Task prompt ->
Return the stretch from the start of the records through the line containing "stirrup leathers", copying each line verbatim and in order, with both ends included.

*** Opening Given data ***

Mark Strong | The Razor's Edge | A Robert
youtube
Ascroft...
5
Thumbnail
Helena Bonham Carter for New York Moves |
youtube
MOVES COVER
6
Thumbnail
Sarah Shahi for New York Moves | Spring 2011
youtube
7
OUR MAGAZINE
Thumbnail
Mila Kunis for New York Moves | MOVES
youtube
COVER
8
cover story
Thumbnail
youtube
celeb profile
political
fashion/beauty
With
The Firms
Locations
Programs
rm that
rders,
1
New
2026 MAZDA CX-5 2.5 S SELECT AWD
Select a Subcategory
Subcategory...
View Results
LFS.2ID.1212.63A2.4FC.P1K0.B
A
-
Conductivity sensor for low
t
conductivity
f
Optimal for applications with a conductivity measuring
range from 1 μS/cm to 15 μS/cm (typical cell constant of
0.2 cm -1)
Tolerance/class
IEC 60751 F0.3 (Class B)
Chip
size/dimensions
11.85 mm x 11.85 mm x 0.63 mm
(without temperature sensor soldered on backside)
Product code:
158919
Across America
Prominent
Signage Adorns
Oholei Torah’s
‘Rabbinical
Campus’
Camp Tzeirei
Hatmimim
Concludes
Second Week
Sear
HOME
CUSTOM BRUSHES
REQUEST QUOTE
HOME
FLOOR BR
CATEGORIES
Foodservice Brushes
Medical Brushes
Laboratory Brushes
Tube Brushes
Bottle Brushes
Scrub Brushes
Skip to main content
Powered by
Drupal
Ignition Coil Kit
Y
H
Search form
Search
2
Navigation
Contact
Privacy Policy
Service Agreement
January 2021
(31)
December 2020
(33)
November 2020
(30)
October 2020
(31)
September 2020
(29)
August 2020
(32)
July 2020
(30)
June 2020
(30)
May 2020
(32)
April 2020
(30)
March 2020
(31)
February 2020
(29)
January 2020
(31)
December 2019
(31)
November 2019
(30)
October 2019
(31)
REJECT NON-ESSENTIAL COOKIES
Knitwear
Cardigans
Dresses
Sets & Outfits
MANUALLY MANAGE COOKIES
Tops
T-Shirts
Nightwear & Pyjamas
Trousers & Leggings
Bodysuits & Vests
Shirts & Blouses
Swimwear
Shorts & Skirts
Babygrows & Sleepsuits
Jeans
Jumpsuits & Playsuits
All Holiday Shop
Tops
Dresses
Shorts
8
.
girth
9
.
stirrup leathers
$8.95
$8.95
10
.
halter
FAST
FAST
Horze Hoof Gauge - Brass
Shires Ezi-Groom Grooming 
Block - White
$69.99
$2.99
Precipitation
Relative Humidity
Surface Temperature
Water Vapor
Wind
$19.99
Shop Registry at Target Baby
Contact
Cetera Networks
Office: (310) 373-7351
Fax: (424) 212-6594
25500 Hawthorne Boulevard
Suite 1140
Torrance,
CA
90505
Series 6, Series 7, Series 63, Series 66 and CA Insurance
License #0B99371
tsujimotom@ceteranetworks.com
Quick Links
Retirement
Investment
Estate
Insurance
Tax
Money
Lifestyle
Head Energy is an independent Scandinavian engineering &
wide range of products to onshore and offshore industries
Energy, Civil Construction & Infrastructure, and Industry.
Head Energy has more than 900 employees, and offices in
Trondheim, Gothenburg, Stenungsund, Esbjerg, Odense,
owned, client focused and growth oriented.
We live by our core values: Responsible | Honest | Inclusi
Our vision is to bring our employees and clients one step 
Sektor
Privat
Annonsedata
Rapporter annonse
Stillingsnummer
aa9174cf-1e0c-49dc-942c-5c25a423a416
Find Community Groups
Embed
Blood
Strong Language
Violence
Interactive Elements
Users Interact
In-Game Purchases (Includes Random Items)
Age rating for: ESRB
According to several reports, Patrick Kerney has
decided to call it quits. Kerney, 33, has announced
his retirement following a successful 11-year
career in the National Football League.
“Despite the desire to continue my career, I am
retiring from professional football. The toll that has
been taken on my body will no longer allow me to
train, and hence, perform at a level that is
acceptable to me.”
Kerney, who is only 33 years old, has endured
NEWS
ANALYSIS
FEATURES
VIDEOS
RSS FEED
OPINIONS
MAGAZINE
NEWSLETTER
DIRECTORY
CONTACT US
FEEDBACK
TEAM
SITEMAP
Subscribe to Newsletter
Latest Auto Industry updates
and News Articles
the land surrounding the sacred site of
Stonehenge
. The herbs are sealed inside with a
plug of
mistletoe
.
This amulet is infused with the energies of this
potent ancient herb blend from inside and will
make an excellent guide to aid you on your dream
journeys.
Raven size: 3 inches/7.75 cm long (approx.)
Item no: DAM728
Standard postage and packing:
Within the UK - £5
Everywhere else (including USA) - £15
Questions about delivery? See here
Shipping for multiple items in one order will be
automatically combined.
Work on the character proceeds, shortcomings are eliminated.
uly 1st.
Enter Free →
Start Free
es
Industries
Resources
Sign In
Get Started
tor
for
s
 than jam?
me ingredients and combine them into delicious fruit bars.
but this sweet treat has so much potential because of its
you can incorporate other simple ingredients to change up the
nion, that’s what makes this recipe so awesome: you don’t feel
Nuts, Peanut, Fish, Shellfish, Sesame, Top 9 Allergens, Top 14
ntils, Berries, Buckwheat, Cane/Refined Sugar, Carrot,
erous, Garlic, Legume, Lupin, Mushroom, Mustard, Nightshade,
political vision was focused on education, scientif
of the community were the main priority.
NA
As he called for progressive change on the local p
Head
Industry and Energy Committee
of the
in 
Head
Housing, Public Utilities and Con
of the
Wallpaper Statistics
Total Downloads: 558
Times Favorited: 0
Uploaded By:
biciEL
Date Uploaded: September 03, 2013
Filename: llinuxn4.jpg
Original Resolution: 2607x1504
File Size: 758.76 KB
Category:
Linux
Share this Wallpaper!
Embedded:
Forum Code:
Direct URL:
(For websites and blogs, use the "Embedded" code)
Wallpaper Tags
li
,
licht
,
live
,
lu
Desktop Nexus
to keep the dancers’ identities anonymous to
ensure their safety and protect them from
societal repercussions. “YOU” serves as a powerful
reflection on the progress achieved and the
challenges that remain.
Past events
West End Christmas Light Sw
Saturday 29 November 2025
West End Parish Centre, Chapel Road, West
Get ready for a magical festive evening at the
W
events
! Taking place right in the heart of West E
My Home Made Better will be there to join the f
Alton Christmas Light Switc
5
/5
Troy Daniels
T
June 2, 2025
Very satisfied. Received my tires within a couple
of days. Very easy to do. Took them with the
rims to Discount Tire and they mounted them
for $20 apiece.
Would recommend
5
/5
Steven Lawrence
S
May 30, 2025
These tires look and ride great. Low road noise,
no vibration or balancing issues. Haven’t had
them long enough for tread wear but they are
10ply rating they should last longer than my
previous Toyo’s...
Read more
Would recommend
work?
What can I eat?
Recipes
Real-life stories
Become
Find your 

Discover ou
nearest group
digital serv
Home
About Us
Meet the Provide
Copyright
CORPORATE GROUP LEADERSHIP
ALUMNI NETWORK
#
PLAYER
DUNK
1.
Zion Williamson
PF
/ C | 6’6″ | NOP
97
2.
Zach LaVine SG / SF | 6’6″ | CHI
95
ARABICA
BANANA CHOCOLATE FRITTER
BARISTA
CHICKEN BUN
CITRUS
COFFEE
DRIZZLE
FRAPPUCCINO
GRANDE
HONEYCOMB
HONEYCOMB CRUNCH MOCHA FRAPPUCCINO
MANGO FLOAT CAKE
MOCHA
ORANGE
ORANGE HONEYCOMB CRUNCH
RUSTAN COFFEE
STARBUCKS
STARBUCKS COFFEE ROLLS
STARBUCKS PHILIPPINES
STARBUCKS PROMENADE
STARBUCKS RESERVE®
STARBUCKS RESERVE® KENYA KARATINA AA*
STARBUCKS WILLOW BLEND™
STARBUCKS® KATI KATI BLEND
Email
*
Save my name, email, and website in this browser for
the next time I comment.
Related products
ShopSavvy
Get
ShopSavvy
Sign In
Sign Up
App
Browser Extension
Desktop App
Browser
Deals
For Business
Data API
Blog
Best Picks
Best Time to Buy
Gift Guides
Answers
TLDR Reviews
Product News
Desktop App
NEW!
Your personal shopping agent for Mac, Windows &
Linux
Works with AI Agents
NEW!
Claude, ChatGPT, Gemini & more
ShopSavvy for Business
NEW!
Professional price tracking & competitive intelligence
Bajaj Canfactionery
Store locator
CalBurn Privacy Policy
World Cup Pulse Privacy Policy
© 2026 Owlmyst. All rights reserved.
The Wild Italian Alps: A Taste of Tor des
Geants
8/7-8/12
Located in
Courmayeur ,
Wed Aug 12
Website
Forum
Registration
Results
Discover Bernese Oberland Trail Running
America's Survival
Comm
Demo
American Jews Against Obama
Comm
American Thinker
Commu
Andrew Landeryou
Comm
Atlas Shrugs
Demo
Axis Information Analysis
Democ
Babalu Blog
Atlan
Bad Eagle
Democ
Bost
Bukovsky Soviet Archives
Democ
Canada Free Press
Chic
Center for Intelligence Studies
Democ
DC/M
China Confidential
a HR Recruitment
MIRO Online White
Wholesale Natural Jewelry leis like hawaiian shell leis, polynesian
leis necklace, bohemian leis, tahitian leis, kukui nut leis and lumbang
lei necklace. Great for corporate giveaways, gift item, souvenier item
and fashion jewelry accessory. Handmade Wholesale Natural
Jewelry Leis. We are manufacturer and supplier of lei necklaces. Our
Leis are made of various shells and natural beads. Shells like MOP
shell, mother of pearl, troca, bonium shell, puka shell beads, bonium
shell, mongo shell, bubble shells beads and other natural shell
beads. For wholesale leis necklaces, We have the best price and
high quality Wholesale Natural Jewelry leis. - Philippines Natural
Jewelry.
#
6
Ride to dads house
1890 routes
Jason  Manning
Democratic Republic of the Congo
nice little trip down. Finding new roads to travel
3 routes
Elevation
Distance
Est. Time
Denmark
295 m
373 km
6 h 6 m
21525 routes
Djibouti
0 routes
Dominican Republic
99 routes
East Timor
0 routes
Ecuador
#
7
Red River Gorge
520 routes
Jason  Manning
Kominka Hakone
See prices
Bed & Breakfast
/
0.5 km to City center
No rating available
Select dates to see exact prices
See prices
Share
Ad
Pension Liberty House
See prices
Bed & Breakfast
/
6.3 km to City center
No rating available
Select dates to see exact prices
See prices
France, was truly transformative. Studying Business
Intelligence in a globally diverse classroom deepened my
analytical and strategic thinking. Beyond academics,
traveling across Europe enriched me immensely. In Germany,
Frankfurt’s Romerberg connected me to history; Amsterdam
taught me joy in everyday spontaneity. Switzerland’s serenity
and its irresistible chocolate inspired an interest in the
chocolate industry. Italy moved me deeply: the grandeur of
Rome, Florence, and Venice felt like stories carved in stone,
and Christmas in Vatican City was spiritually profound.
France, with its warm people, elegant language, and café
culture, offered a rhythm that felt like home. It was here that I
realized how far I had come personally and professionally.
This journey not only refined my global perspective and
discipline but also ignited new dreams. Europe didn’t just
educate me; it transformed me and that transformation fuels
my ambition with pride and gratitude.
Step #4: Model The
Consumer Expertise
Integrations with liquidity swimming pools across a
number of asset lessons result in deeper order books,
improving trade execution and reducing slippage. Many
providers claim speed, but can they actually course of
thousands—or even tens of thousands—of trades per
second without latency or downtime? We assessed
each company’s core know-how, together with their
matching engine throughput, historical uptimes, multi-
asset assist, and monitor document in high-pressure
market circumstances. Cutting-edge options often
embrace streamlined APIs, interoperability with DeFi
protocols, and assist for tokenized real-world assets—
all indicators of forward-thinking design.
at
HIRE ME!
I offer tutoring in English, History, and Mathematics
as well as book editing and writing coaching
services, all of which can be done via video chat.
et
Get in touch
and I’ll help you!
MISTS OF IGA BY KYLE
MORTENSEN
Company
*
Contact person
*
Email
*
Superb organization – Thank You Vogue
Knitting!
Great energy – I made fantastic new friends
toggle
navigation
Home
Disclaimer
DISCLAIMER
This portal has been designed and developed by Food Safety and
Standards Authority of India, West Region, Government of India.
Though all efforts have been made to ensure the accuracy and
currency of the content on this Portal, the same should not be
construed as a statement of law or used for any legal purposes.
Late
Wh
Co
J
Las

*** Closing Given data ***

Response below ->
Mark Strong | The Razor's Edge | A Robert
youtube
Ascroft...
5
Thumbnail
Helena Bonham Carter for New York Moves |
youtube
MOVES COVER
6
Thumbnail
Sarah Shahi for New York Moves | Spring 2011
youtube
7
OUR MAGAZINE
Thumbnail
Mila Kunis for New York Moves | MOVES
youtube
COVER
8
cover story
Thumbnail
youtube
celeb profile
political
fashion/beauty
With
The Firms
Locations
Programs
rm that
rders,
1
New
2026 MAZDA CX-5 2.5 S SELECT AWD
Select a Subcategory
Subcategory...
View Results
LFS.2ID.1212.63A2.4FC.P1K0.B
A
-
Conductivity sensor for low
t
conductivity
f
Optimal for applications with a conductivity measuring
range from 1 μS/cm to 15 μS/cm (typical cell constant of
0.2 cm -1)
Tolerance/class
IEC 60751 F0.3 (Class B)
Chip
size/dimensions
11.85 mm x 11.85 mm x 0.63 mm
(without temperature sensor soldered on backside)
Product code:
158919
Across America
Prominent
Signage Adorns
Oholei Torah’s
‘Rabbinical
Campus’
Camp Tzeirei
Hatmimim
Concludes
Second Week
Sear
HOME
CUSTOM BRUSHES
REQUEST QUOTE
HOME
FLOOR BR
CATEGORIES
Foodservice Brushes
Medical Brushes
Laboratory Brushes
Tube Brushes
Bottle Brushes
Scrub Brushes
Skip to main content
Powered by
Drupal
Ignition Coil Kit
Y
H
Search form
Search
2
Navigation
Contact
Privacy Policy
Service Agreement
January 2021
(31)
December 2020
(33)
November 2020
(30)
October 2020
(31)
September 2020
(29)
August 2020
(32)
July 2020
(30)
June 2020
(30)
May 2020
(32)
April 2020
(30)
March 2020
(31)
February 2020
(29)
January 2020
(31)
December 2019
(31)
November 2019
(30)
October 2019
(31)
REJECT NON-ESSENTIAL COOKIES
Knitwear
Cardigans
Dresses
Sets & Outfits
MANUALLY MANAGE COOKIES
Tops
T-Shirts
Nightwear & Pyjamas
Trousers & Leggings
Bodysuits & Vests
Shirts & Blouses
Swimwear
Shorts & Skirts
Babygrows & Sleepsuits
Jeans
Jumpsuits & Playsuits
All Holiday Shop
Tops
Dresses
Shorts
8
.
girth
9
.
stirrup leathers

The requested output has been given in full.